(Pictures paired with source code)
---

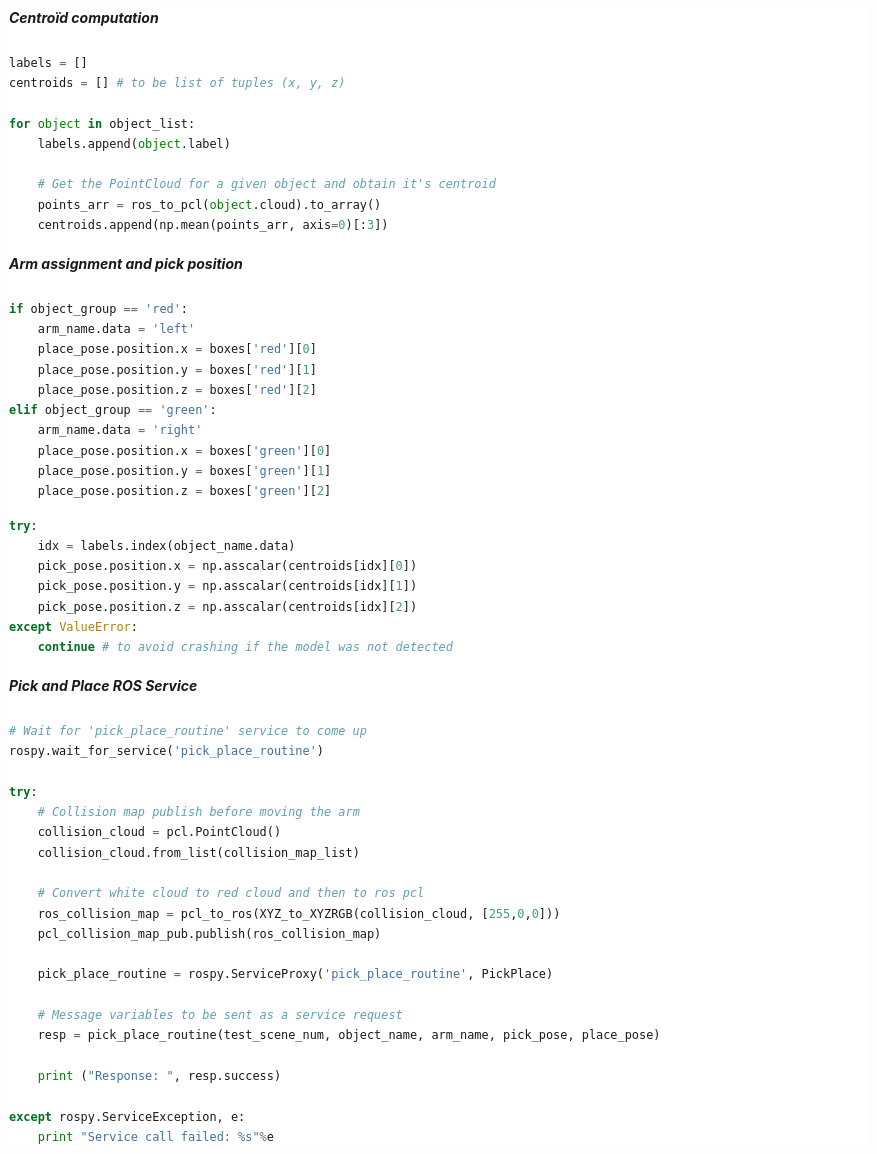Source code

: ##### Centroïd computation

```python
labels = []
centroids = [] # to be list of tuples (x, y, z)
    
for object in object_list:
    labels.append(object.label)

    # Get the PointCloud for a given object and obtain it's centroid
    points_arr = ros_to_pcl(object.cloud).to_array()
    centroids.append(np.mean(points_arr, axis=0)[:3])
```

##### Arm assignment and pick position

```python
if object_group == 'red':
    arm_name.data = 'left'
    place_pose.position.x = boxes['red'][0]
    place_pose.position.y = boxes['red'][1]
    place_pose.position.z = boxes['red'][2]
elif object_group == 'green':
    arm_name.data = 'right'
    place_pose.position.x = boxes['green'][0]
    place_pose.position.y = boxes['green'][1]
    place_pose.position.z = boxes['green'][2]  
```

```python
try:
    idx = labels.index(object_name.data)
    pick_pose.position.x = np.asscalar(centroids[idx][0])
    pick_pose.position.y = np.asscalar(centroids[idx][1])      
    pick_pose.position.z = np.asscalar(centroids[idx][2])
except ValueError:
    continue # to avoid crashing if the model was not detected
```

##### Pick and Place ROS Service

```python
# Wait for 'pick_place_routine' service to come up
rospy.wait_for_service('pick_place_routine')

try:
    # Collision map publish before moving the arm      
    collision_cloud = pcl.PointCloud()
    collision_cloud.from_list(collision_map_list)
            
    # Convert white cloud to red cloud and then to ros pcl
    ros_collision_map = pcl_to_ros(XYZ_to_XYZRGB(collision_cloud, [255,0,0]))             
    pcl_collision_map_pub.publish(ros_collision_map)

    pick_place_routine = rospy.ServiceProxy('pick_place_routine', PickPlace)
            
    # Message variables to be sent as a service request
    resp = pick_place_routine(test_scene_num, object_name, arm_name, pick_pose, place_pose)

    print ("Response: ", resp.success)

except rospy.ServiceException, e:
    print "Service call failed: %s"%e
```


[//]: # (Image References)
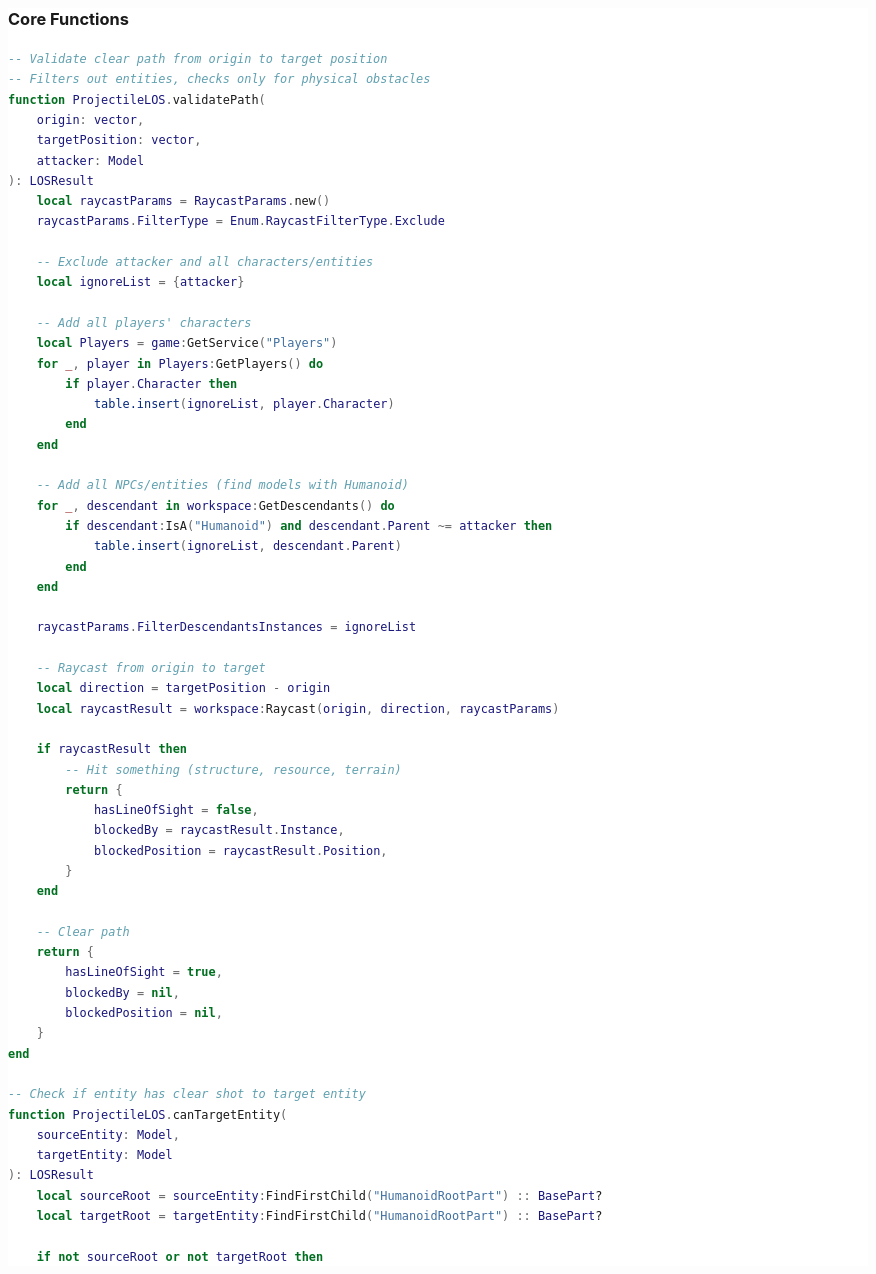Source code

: ### Core Functions

```lua
-- Validate clear path from origin to target position
-- Filters out entities, checks only for physical obstacles
function ProjectileLOS.validatePath(
	origin: vector,
	targetPosition: vector,
	attacker: Model
): LOSResult
	local raycastParams = RaycastParams.new()
	raycastParams.FilterType = Enum.RaycastFilterType.Exclude

	-- Exclude attacker and all characters/entities
	local ignoreList = {attacker}

	-- Add all players' characters
	local Players = game:GetService("Players")
	for _, player in Players:GetPlayers() do
		if player.Character then
			table.insert(ignoreList, player.Character)
		end
	end

	-- Add all NPCs/entities (find models with Humanoid)
	for _, descendant in workspace:GetDescendants() do
		if descendant:IsA("Humanoid") and descendant.Parent ~= attacker then
			table.insert(ignoreList, descendant.Parent)
		end
	end

	raycastParams.FilterDescendantsInstances = ignoreList

	-- Raycast from origin to target
	local direction = targetPosition - origin
	local raycastResult = workspace:Raycast(origin, direction, raycastParams)

	if raycastResult then
		-- Hit something (structure, resource, terrain)
		return {
			hasLineOfSight = false,
			blockedBy = raycastResult.Instance,
			blockedPosition = raycastResult.Position,
		}
	end

	-- Clear path
	return {
		hasLineOfSight = true,
		blockedBy = nil,
		blockedPosition = nil,
	}
end

-- Check if entity has clear shot to target entity
function ProjectileLOS.canTargetEntity(
	sourceEntity: Model,
	targetEntity: Model
): LOSResult
	local sourceRoot = sourceEntity:FindFirstChild("HumanoidRootPart") :: BasePart?
	local targetRoot = targetEntity:FindFirstChild("HumanoidRootPart") :: BasePart?

	if not sourceRoot or not targetRoot then
```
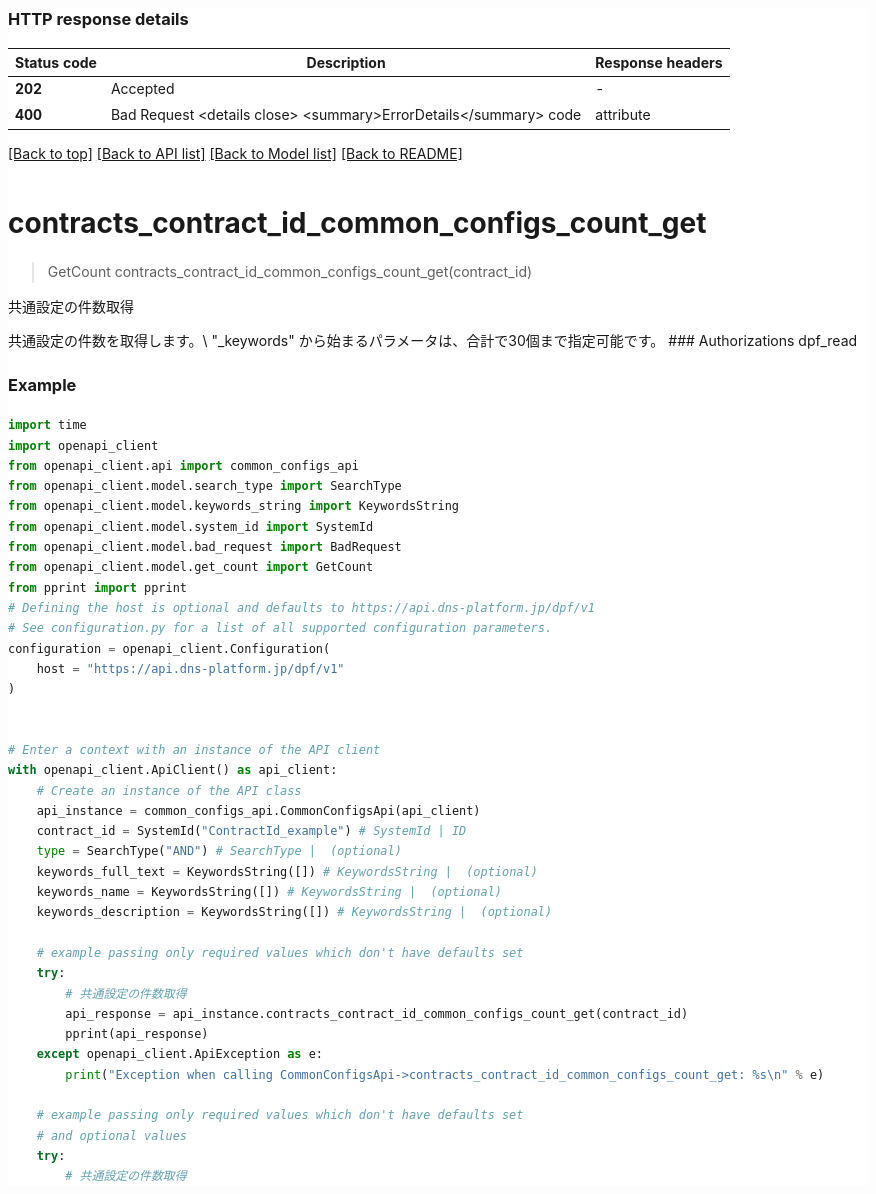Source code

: 
### HTTP response details

| Status code | Description | Response headers |
|-------------|-------------|------------------|
**202** | Accepted |  -  |
**400** | Bad Request  &lt;details close&gt; &lt;summary&gt;ErrorDetails&lt;/summary&gt;  code | attribute | 対処方法 -----|-----------|---------- not_found | contract | 指定したContractIdを確認してください invalid | schema | 指定したパラメータを確認してください not_found | common_config | 指定したCommonConfigIdを確認してください duplicated | name | 指定したnameを確認してください  &lt;/details&gt;  |  -  |

[[Back to top]](#) [[Back to API list]](../README.md#documentation-for-api-endpoints) [[Back to Model list]](../README.md#documentation-for-models) [[Back to README]](../README.md)

# **contracts_contract_id_common_configs_count_get**
> GetCount contracts_contract_id_common_configs_count_get(contract_id)

共通設定の件数取得

共通設定の件数を取得します。\\ \"_keywords\" から始まるパラメータは、合計で30個まで指定可能です。  ### Authorizations dpf_read 

### Example


```python
import time
import openapi_client
from openapi_client.api import common_configs_api
from openapi_client.model.search_type import SearchType
from openapi_client.model.keywords_string import KeywordsString
from openapi_client.model.system_id import SystemId
from openapi_client.model.bad_request import BadRequest
from openapi_client.model.get_count import GetCount
from pprint import pprint
# Defining the host is optional and defaults to https://api.dns-platform.jp/dpf/v1
# See configuration.py for a list of all supported configuration parameters.
configuration = openapi_client.Configuration(
    host = "https://api.dns-platform.jp/dpf/v1"
)


# Enter a context with an instance of the API client
with openapi_client.ApiClient() as api_client:
    # Create an instance of the API class
    api_instance = common_configs_api.CommonConfigsApi(api_client)
    contract_id = SystemId("ContractId_example") # SystemId | ID
    type = SearchType("AND") # SearchType |  (optional)
    keywords_full_text = KeywordsString([]) # KeywordsString |  (optional)
    keywords_name = KeywordsString([]) # KeywordsString |  (optional)
    keywords_description = KeywordsString([]) # KeywordsString |  (optional)

    # example passing only required values which don't have defaults set
    try:
        # 共通設定の件数取得
        api_response = api_instance.contracts_contract_id_common_configs_count_get(contract_id)
        pprint(api_response)
    except openapi_client.ApiException as e:
        print("Exception when calling CommonConfigsApi->contracts_contract_id_common_configs_count_get: %s\n" % e)

    # example passing only required values which don't have defaults set
    # and optional values
    try:
        # 共通設定の件数取得
```
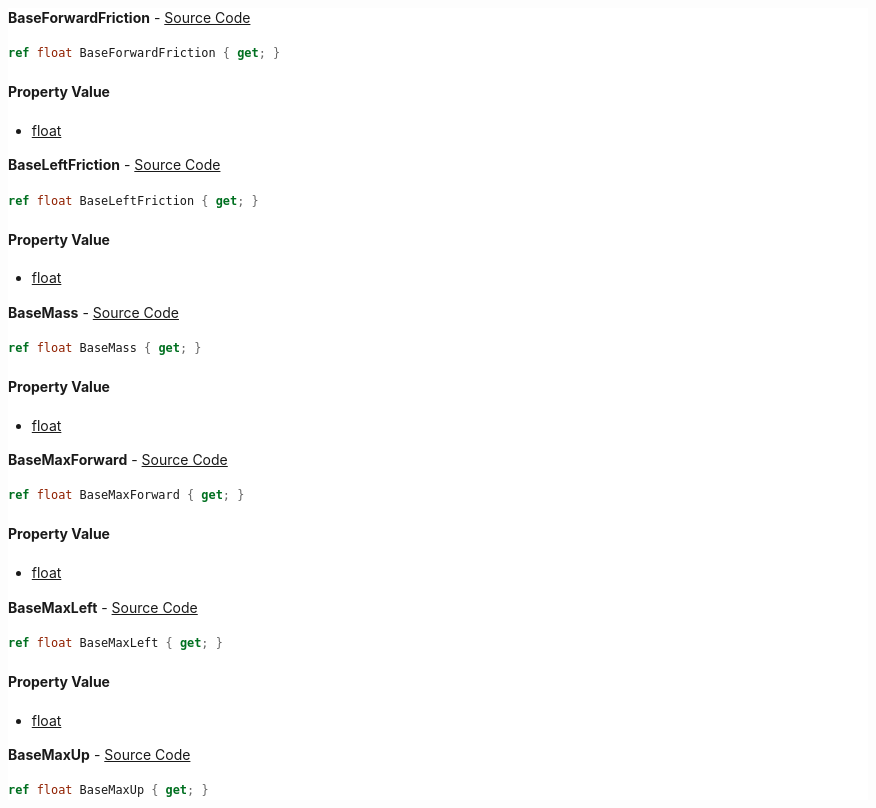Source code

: **BaseForwardFriction** - [Source Code](https://github.com/swiftly-solution/swiftlys2/blob/main/managed/src/SwiftlyS2.Generated/Schemas/Interfaces/CFeJiggleBone.cs#L74)

```csharp
ref float BaseForwardFriction { get; }
```

#### Property Value

- [float](https://learn.microsoft.com/dotnet/api/system.single)

**BaseLeftFriction** - [Source Code](https://github.com/swiftly-solution/swiftlys2/blob/main/managed/src/SwiftlyS2.Generated/Schemas/Interfaces/CFeJiggleBone.cs#L62)

```csharp
ref float BaseLeftFriction { get; }
```

#### Property Value

- [float](https://learn.microsoft.com/dotnet/api/system.single)

**BaseMass** - [Source Code](https://github.com/swiftly-solution/swiftlys2/blob/main/managed/src/SwiftlyS2.Generated/Schemas/Interfaces/CFeJiggleBone.cs#L52)

```csharp
ref float BaseMass { get; }
```

#### Property Value

- [float](https://learn.microsoft.com/dotnet/api/system.single)

**BaseMaxForward** - [Source Code](https://github.com/swiftly-solution/swiftlys2/blob/main/managed/src/SwiftlyS2.Generated/Schemas/Interfaces/CFeJiggleBone.cs#L72)

```csharp
ref float BaseMaxForward { get; }
```

#### Property Value

- [float](https://learn.microsoft.com/dotnet/api/system.single)

**BaseMaxLeft** - [Source Code](https://github.com/swiftly-solution/swiftlys2/blob/main/managed/src/SwiftlyS2.Generated/Schemas/Interfaces/CFeJiggleBone.cs#L60)

```csharp
ref float BaseMaxLeft { get; }
```

#### Property Value

- [float](https://learn.microsoft.com/dotnet/api/system.single)

**BaseMaxUp** - [Source Code](https://github.com/swiftly-solution/swiftlys2/blob/main/managed/src/SwiftlyS2.Generated/Schemas/Interfaces/CFeJiggleBone.cs#L66)

```csharp
ref float BaseMaxUp { get; }
```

---

Your objective: Among the records above, find the lines that contain "details" and copy every one.

Task response:
### HTTP response details
**400** | Bad Request  &lt;details close&gt; &lt;summary&gt;ErrorDetails&lt;/summary&gt;  code | attribute | 対処方法 -----|-----------|---------- not_found | contract | 指定したContractIdを確認してください invalid | schema | 指定したパラメータを確認してください not_found | common_config | 指定したCommonConfigIdを確認してください duplicated | name | 指定したnameを確認してください  &lt;/details&gt;  |  -  |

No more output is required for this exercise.